HomeCryptoFTX is in shambles. Silence from Sam Bankman-Fried

FTX is in shambles. Silence from Sam Bankman-Fried

A notice appeared on the official FTX website last night informing users that withdrawals and deposits have been suspended indefinitely. 

Indeed, Binance’s attempt to rescue the exchange has failed. 

It was Binance itself that announced this on its official Twitter profile. 

CEO Changpeng CZ Zhao actually warned that the proposed purchase would be tied to the outcomes of due diligence. 

Yesterday, the Binance team completed due diligence on FTX’s accounts, and then decided to pull out of the deal. 

Indeed, it has stepped it up a notch because in the official tweet communicating the withdrawal from the purchase, it added that in addition to the negative outcome of the due diligence, there are also other reasons that prompted it to back out: improperly managed customer funds and alleged investigations by some US agencies. 

SEC and CFTC on the case of FTX and Sam Bankman-Fried

According to Bloomberg‘s disclosure, both the SEC and the CFTC are looking into the FTX matter.

The SEC is the agency that oversees the securities markets, i.e., stocks in particular, while the CFTC oversees the commodities market.
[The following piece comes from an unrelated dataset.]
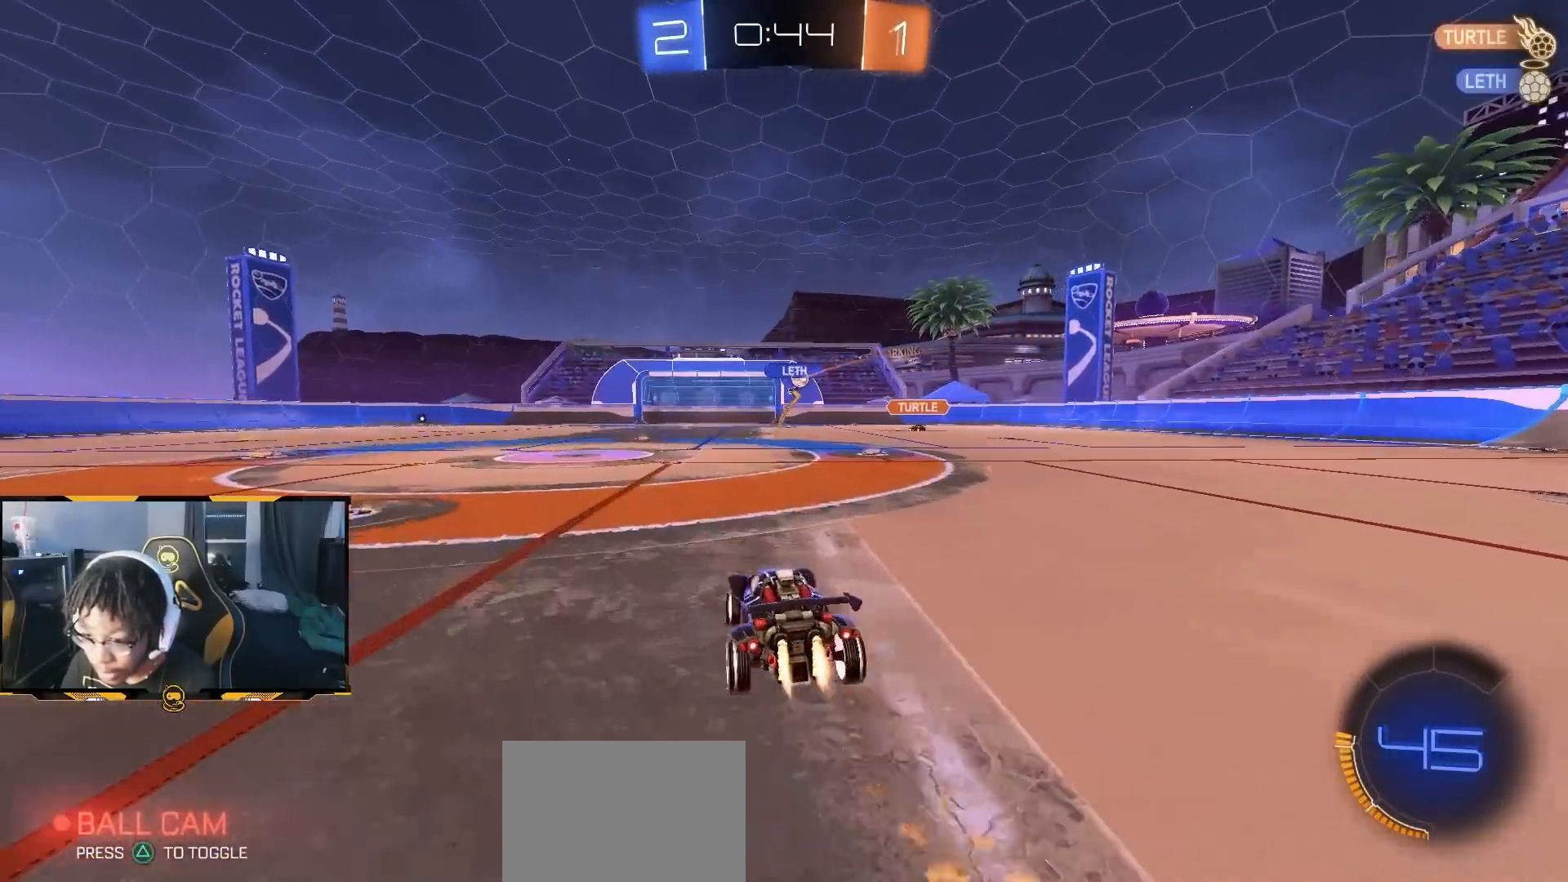
{"dt_ms": 500, "buttons": ["R1", "R2"], "left_stick": "center", "right_stick": "center", "button_events": []}
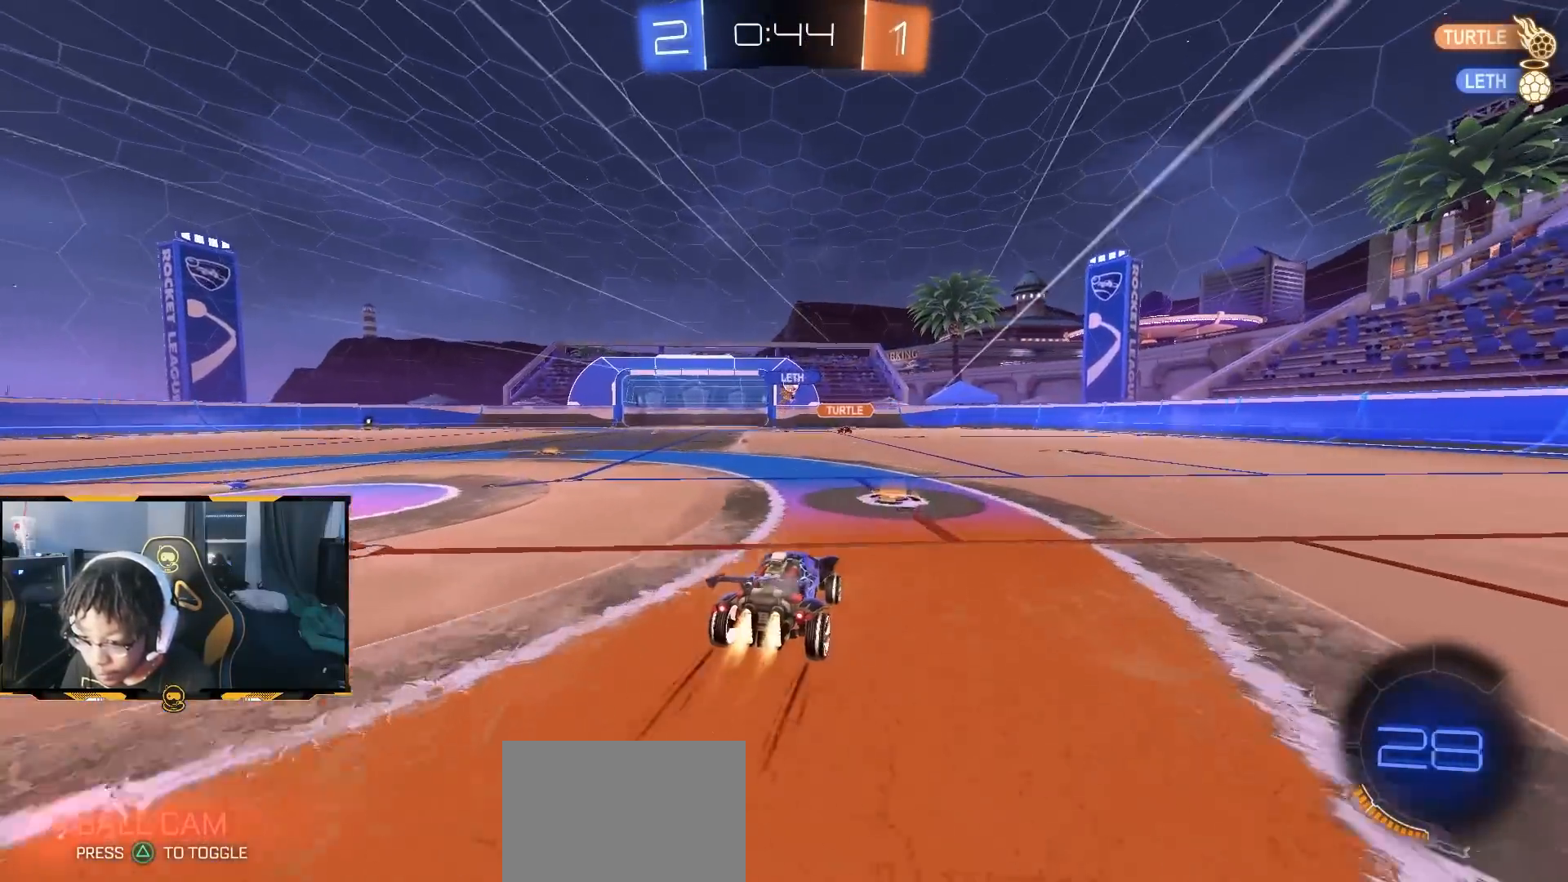
{"dt_ms": 500, "buttons": ["R2"], "left_stick": "center", "right_stick": "center", "button_events": [[133, "R1", "up"]]}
Although FTX is not a publicly traded company, the two agencies are also concerned with market disruption and investor protection, so they have their own reasons for investigating. 

It appears that the two agencies’ investigations are focusing primarily on the very management of the exchange’s clients’ funds, as also highlighted by Binance. 

However, Bloomberg also reports that these investigations allegedly began as far back as several months ago, specifically regarding cryptocurrency lending by FTX US. 

Added to this is the fact that the US Department of Justice is also reportedly investigating FTX, according to what the Wall Street Journal revealed. 

The FTT token

The news of Binance’s refusal to buy the company sent the price of FTX’s FTT token plummeting. 

FTT fell below $3, and in the night it even touched $2. It is enough to mention that only two days ago it was still at $22, so it has lost practically 90% of its value since then. 

Indeed, compared to the all-time high price of $84 touched in September last year now its value is 97% lower. 

This is a real implosion, perhaps a definitive one. Indeed, at this time there is no sign that would realistically suggest any kind of strong rebound. 

The risks of failure

At this point, the possibility seems to be gaining momentum that we are moving toward a procedure similar to the one followed by Celsius in June, and which led the company to file for bankruptcy. 

The indefinite suspension of withdrawals means that the company no longer has sufficient coverage for customer deposits, to the point where it can be assumed that customer-owned funds held by FTX have actually been spent. In that case, there seems to be no way to give them all back quickly. 

For now, the company has not yet publicly admitted that it is insolvent, but the reality is that it is. Not least because it appears that in recent days customers have taken several billion dollars out of its coffers, and there is an even bigger hole in its balance sheet. 

Moreover, the market seems to have already conceded its judgment, given FTT’s price performance, calling bankruptcy likely

Sam Bankman-Fried worried about his FTX

In such a context stands out the deafening silence of the company’s co-founder and CEO Sam Bankman-Fried (SBF). 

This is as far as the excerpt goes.